Un voyage en quête d'identité. Ainsi se résume la série documentaire Ballroom, danser pour exister, réalisée par Amandine Gay et diffusée mercredi 30 juillet sur la plateforme france.tv. Une immersion au sein de la scène francilienne des ballrooms, compétitions artistiques LGBTQIA+ mêlant mode, danse et expression de soi. Souvent racisés (c'est-à-dire susceptibles d'être assignés à un groupe minoritaire et d'être victime de discriminations), ces participants trouvent dans cette culture une famille de substitution, ainsi qu'un espace où être soi-même.
Dans cette série en cinq parties, la réalisatrice suit le quotidien d'un groupe de performeurs de voguing, une danse revendicative née dans les clubs LGBTQIA+ new-yorkais, où on multiplie les poses inspirées des magazines. Dans cet univers, la maîtrise de la danse, mais aussi la création de personnages, le maquillage, les tenues ou encore le storytelling font toute la différence lors des concours.

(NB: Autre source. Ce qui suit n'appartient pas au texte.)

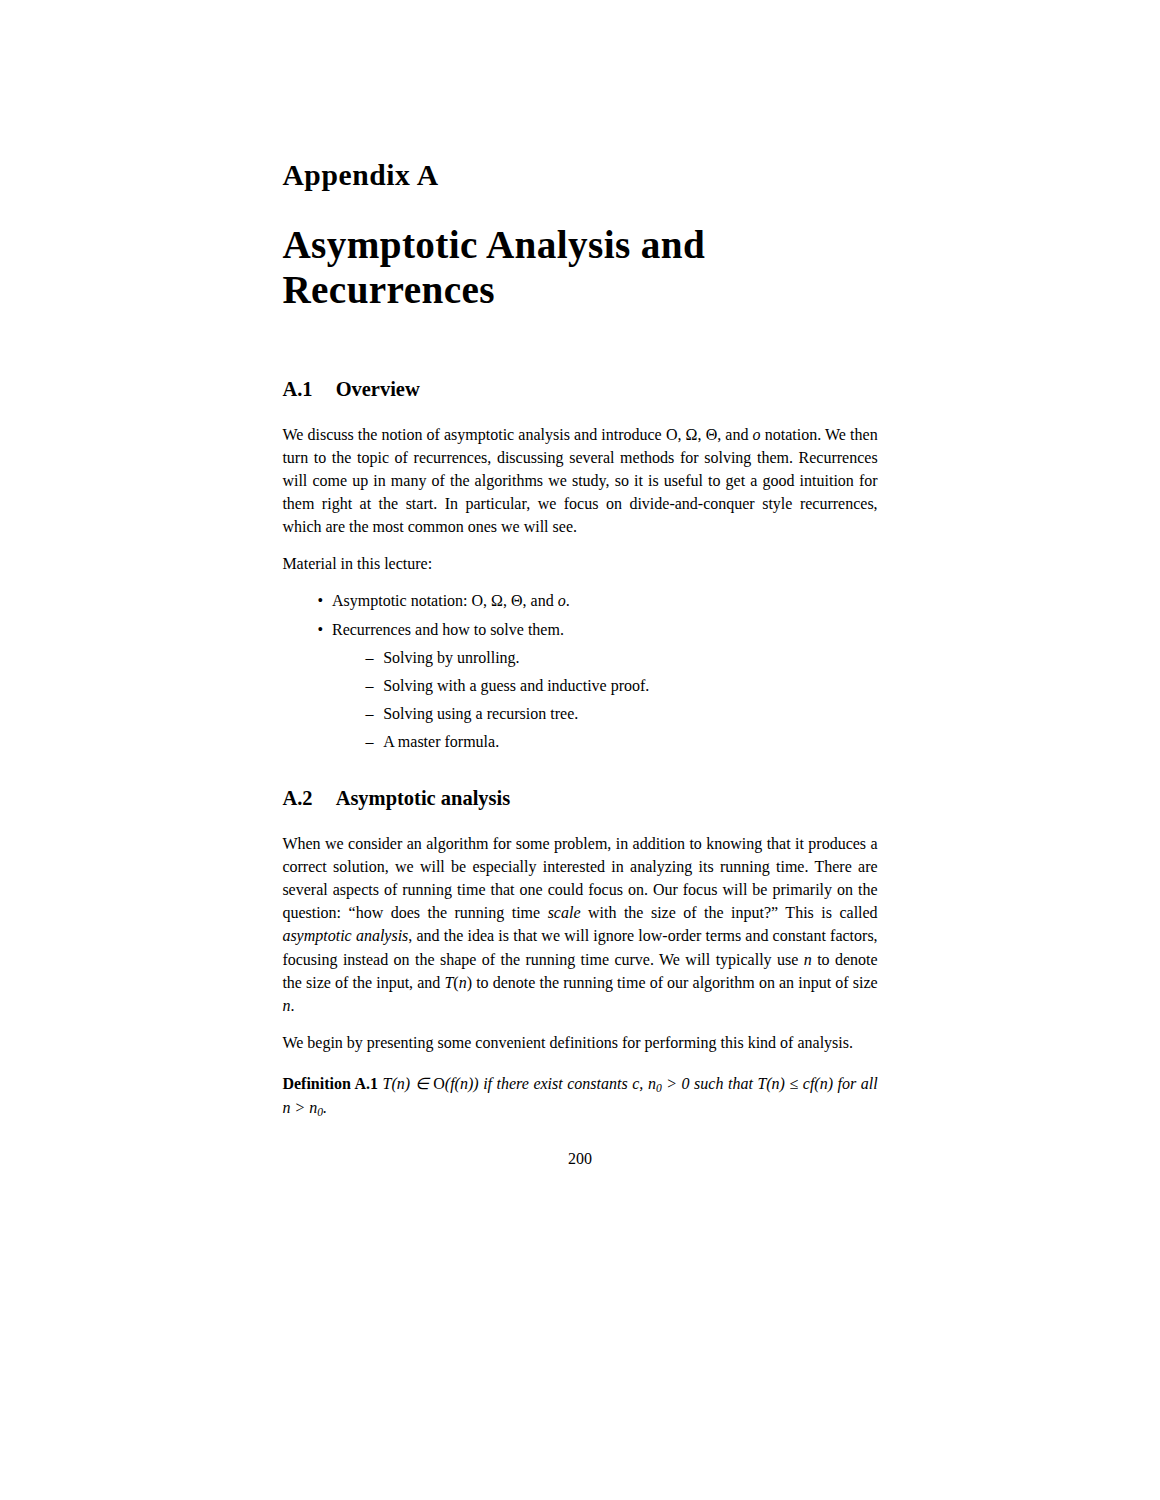Appendix A
Asymptotic Analysis and Recurrences
A.1 Overview
We discuss the notion of asymptotic analysis and introduce O, Ω, Θ, and o notation. We then turn to the topic of recurrences, discussing several methods for solving them. Recurrences will come up in many of the algorithms we study, so it is useful to get a good intuition for them right at the start. In particular, we focus on divide-and-conquer style recurrences, which are the most common ones we will see.
Material in this lecture:
Asymptotic notation: O, Ω, Θ, and o.
Recurrences and how to solve them.
Solving by unrolling.
Solving with a guess and inductive proof.
Solving using a recursion tree.
A master formula.
A.2 Asymptotic analysis
When we consider an algorithm for some problem, in addition to knowing that it produces a correct solution, we will be especially interested in analyzing its running time. There are several aspects of running time that one could focus on. Our focus will be primarily on the question: “how does the running time scale with the size of the input?” This is called asymptotic analysis, and the idea is that we will ignore low-order terms and constant factors, focusing instead on the shape of the running time curve. We will typically use n to denote the size of the input, and T(n) to denote the running time of our algorithm on an input of size n.
We begin by presenting some convenient definitions for performing this kind of analysis.
Definition A.1 T(n) ∈ O(f(n)) if there exist constants c, n0 > 0 such that T(n) ≤ cf(n) for all n > n0.
200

Quête d'identité, solidarité face à l'exclusion ou encore désir d'ascension sociale… Ballroom, danser pour exister met aussi en lumière les problématiques intimes et politiques des acteurs de cette culture. Sa réalisatrice revient pour franceinfo sur l'élaboration de cette série documentaire.
Franceinfo : Pourquoi avoir décidé de consacrer cette série au voguing et aux ballrooms ?
Amandine Gay : J'ai une passion pour les questions de famille choisie et de communauté. Comment trouver des personnes qui nous ressemblent, que l'on soit une personne adoptée ou une femme noire ? Comment faire face à une société qui ne nous accepte pas toujours comme on est ? Quelle culture peut-on s'approprier ? Quelle culture peut-on revendiquer ? De quelle culture a-t-on été exclu ?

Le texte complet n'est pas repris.